Instruction – Go through the listing below and gather every line with the word "دانش".

- Opening Delimiter -

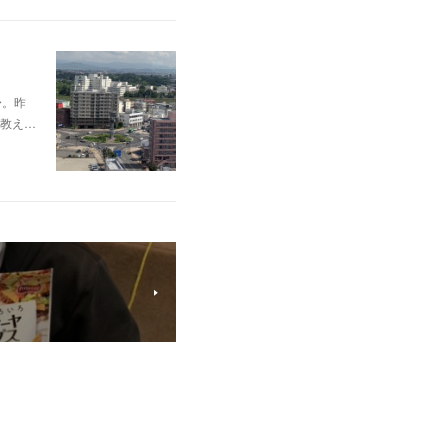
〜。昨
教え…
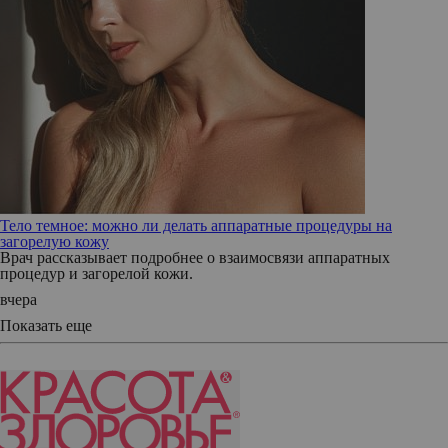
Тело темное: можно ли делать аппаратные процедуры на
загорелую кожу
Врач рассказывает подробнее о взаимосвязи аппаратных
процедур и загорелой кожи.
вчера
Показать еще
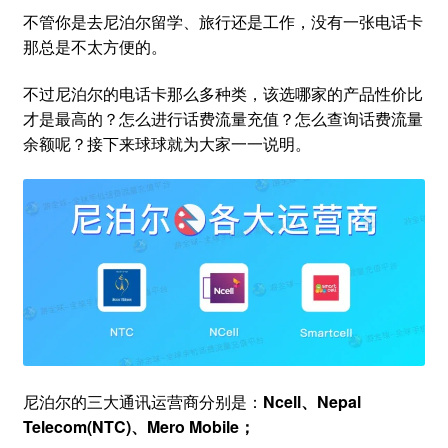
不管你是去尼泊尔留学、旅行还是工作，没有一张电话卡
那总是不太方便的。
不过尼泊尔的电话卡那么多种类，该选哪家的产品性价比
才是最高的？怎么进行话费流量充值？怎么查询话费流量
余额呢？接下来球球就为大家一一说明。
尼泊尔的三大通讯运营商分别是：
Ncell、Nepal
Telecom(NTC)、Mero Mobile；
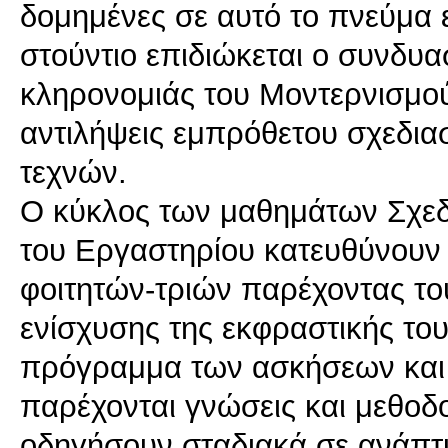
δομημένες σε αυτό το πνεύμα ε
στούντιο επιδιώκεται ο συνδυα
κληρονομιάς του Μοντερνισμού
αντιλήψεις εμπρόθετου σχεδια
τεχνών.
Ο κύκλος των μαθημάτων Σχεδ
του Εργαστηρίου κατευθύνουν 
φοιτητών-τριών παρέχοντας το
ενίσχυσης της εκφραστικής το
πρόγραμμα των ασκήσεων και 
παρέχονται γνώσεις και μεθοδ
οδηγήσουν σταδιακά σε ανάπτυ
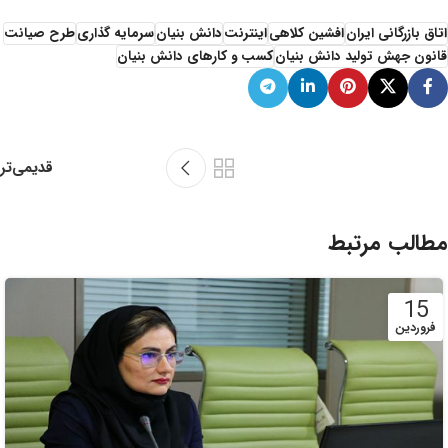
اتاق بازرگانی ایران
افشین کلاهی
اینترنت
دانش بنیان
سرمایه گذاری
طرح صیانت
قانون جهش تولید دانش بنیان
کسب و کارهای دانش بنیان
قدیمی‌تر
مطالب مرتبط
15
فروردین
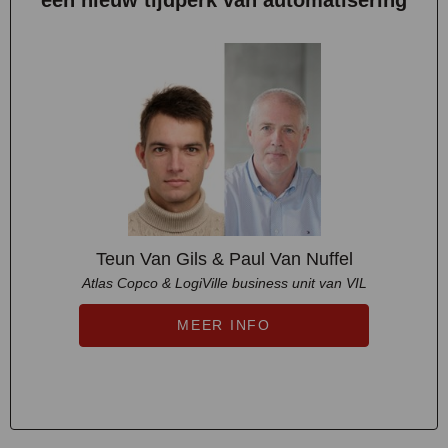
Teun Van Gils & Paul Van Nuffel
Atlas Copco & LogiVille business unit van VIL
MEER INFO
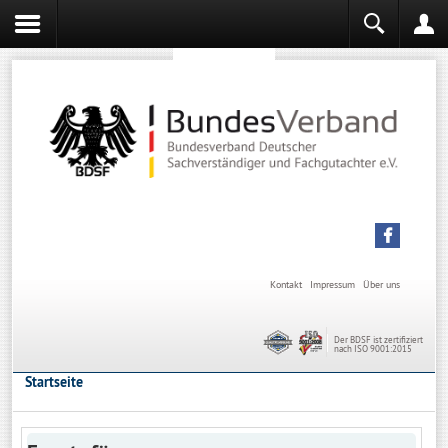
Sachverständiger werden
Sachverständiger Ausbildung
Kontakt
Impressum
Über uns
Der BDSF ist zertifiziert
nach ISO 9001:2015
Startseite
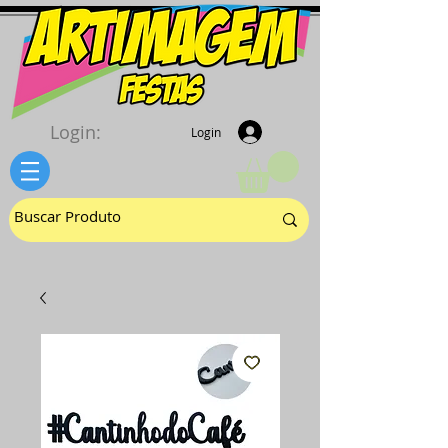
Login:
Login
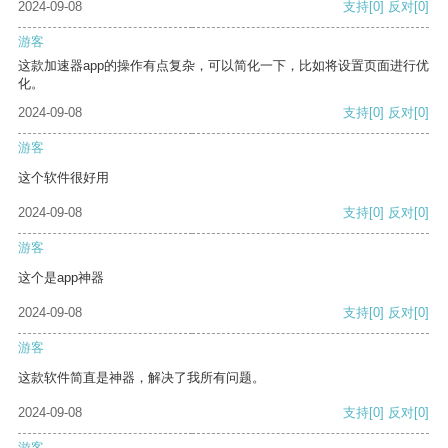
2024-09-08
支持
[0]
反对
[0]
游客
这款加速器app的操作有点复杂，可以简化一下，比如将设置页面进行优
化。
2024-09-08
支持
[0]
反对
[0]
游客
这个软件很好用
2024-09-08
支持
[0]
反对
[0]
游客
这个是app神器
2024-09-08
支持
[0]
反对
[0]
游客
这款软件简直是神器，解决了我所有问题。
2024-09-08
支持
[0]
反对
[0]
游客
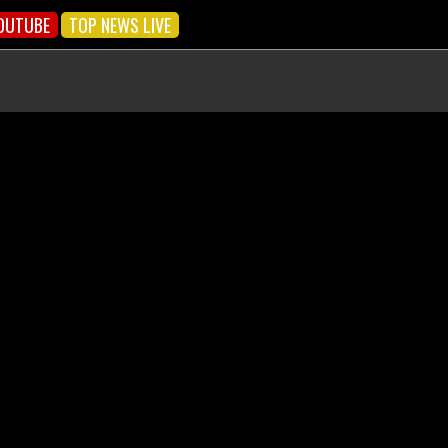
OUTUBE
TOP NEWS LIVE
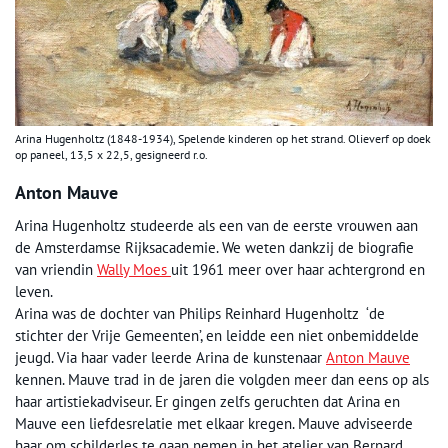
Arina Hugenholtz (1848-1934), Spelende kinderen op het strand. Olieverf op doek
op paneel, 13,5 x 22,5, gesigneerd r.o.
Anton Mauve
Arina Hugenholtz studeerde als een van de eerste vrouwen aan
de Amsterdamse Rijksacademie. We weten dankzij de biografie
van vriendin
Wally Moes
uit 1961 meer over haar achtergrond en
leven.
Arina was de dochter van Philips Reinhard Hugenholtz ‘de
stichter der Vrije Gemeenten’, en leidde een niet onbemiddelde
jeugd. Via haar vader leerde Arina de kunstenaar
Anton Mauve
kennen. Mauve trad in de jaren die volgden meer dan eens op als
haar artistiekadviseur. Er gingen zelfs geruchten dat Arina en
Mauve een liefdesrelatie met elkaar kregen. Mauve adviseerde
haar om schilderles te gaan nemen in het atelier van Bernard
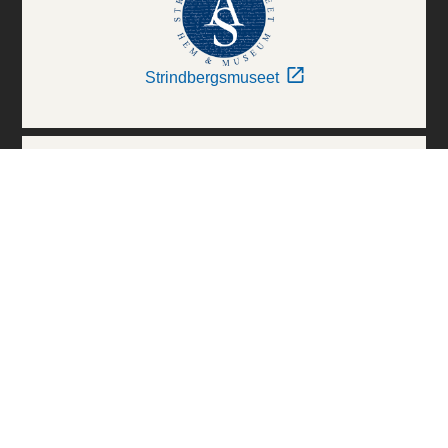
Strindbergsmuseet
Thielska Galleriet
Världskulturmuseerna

- Closing Delimiter -
- Opening Delimiter -

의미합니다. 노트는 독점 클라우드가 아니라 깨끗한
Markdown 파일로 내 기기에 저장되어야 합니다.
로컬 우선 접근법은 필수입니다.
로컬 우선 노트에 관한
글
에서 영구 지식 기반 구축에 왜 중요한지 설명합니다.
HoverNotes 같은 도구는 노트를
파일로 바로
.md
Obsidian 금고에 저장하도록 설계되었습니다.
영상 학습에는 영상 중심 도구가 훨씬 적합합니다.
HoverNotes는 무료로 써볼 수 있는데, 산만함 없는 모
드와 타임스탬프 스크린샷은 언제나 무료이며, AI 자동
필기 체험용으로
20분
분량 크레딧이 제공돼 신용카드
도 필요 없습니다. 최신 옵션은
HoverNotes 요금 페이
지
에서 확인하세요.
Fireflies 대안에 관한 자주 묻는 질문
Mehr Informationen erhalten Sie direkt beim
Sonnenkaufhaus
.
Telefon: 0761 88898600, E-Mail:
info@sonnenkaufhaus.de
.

- Closing Delimiter -

Solution for this exercise –
دانش بنیان
قانون جهش تولید دانش بنیان
کسب و کارهای دانش بنیان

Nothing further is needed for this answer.